Margaret, meanwhile, had been left behind in France along with the rest of the duke’s young family, at first under the supervision of their mother Isabelle of Lorraine, and then – from 1435,
when Isabelle made her way to Naples as an advance guard for her imprisoned husband’s claims there – of their formidable grandmother, Yolanda of Aragon. By the time René eventually returned home in 1442, twelve-year-old Margaret had learned an extended lesson in how capable a woman could be when called upon to wield authority for an absent husband or son. She had also discovered that neither power nor wealth could be taken for granted. Rights, it seemed, had to be fought for, possession asserted rather than assumed.

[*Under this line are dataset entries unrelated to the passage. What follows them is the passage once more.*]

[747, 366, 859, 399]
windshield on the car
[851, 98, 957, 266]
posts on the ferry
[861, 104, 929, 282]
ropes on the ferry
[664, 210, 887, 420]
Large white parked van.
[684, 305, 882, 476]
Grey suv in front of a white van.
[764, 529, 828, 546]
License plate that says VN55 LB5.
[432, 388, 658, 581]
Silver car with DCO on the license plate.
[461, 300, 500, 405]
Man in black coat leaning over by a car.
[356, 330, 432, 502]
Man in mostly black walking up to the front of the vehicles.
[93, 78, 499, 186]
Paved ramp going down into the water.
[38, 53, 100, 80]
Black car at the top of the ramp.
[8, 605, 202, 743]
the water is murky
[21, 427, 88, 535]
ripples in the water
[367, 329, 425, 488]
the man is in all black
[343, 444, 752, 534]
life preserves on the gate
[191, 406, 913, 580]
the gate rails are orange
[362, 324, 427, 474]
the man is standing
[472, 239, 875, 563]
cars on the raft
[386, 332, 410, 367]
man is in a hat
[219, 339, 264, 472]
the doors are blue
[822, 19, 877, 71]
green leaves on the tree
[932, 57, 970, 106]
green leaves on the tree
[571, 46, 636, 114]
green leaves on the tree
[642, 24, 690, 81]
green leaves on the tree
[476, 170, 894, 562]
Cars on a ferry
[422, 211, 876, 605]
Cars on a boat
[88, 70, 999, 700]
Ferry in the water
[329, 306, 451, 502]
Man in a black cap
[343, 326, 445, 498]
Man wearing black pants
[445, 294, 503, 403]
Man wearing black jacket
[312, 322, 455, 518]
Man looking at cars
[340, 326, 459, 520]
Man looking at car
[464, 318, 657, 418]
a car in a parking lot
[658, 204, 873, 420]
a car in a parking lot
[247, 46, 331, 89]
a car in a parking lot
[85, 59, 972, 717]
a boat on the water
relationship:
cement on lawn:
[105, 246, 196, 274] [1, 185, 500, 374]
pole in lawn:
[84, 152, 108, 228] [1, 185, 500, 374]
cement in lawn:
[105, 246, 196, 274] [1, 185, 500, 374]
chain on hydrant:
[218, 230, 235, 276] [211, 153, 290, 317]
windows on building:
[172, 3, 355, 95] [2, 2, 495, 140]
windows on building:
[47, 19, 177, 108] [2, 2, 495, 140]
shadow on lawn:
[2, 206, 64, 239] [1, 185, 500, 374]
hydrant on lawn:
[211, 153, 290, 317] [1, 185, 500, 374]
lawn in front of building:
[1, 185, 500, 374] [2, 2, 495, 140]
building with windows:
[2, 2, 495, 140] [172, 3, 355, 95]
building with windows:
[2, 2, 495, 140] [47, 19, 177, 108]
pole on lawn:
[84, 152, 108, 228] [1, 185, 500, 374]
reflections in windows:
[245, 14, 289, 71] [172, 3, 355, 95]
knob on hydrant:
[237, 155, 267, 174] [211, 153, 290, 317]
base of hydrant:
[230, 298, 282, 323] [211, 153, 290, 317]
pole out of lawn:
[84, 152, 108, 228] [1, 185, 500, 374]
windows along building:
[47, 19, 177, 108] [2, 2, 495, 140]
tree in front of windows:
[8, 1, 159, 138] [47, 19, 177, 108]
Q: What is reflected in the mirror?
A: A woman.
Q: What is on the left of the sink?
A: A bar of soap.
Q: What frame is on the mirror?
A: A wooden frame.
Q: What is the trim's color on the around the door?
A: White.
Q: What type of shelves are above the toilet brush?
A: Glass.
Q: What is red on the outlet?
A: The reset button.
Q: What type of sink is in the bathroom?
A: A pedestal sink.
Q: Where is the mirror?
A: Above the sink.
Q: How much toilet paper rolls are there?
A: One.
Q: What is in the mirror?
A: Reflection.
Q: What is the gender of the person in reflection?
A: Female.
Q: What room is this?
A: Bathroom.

Still, the observation that the wearing of a crown did not automatically confer control of a kingdom seemed unlikely to bear directly on Margaret’s own experiences. Her marriage was already much discussed, but none of her prospective suitors – the son of the count of St Pol, and successively the son and the nephew of the duke of Burgundy, powerful though they might be – offered her a throne. Nor did the return of her thwarted and impoverished father, a king in insubstantial name only, promise a radical shift in her destiny. But it came all the same, thanks to the war between England and France that had been precipitated by Isabella’s claim to the French crown a hundred years before.

Before her death in 1358, Isabella had had the satisfaction of seeing her son, Edward III, win great victories at Crécy and Poitiers in pursuit of the throne that, he believed, she had bequeathed him. That claim was fiercely disputed by the French, who now elaborated the pragmatic precedent by which Isabella’s brothers had become kings of France in place of their infant nieces into a freshly minted ‘ancient’ tradition, the ‘Salic Law’, which formally prohibited female heirs from either taking, or transmitting rights to, the crown. But despite this French resistance, Edward’s military talents were enough to regain control of the great duchy of Aquitaine, restored almost to the glories of its full extent under its duchess Eleanor centuries earlier.

Edward’s triumphs, however, did not last. Less than thirty years after his death, English politics imploded spectacularly under the strain of the paranoid megalomania of his grandson, Richard II.
Richard lost his throne and his life to his cousin, Henry of Lancaster, and the French were full of scorn when Henry’s son, Henry V, sought to renew the English claim to their kingdom. But their jeers fell silent when this stern young man – scarred by a crossbow bolt taken full in the face amid the maelstrom of battle at the age of just sixteen – crushed the flower of French chivalry into the mud at Agincourt. He proceeded, town by town and castle by castle, to conquer Normandy for the first time since it had slipped through King John’s fingers two hundred years earlier. By 1420 Henry was in a position to dictate terms to his bruised and battered opponents, and those terms were that he should marry the French king’s daughter Catherine and be recognised as heir to the French throne.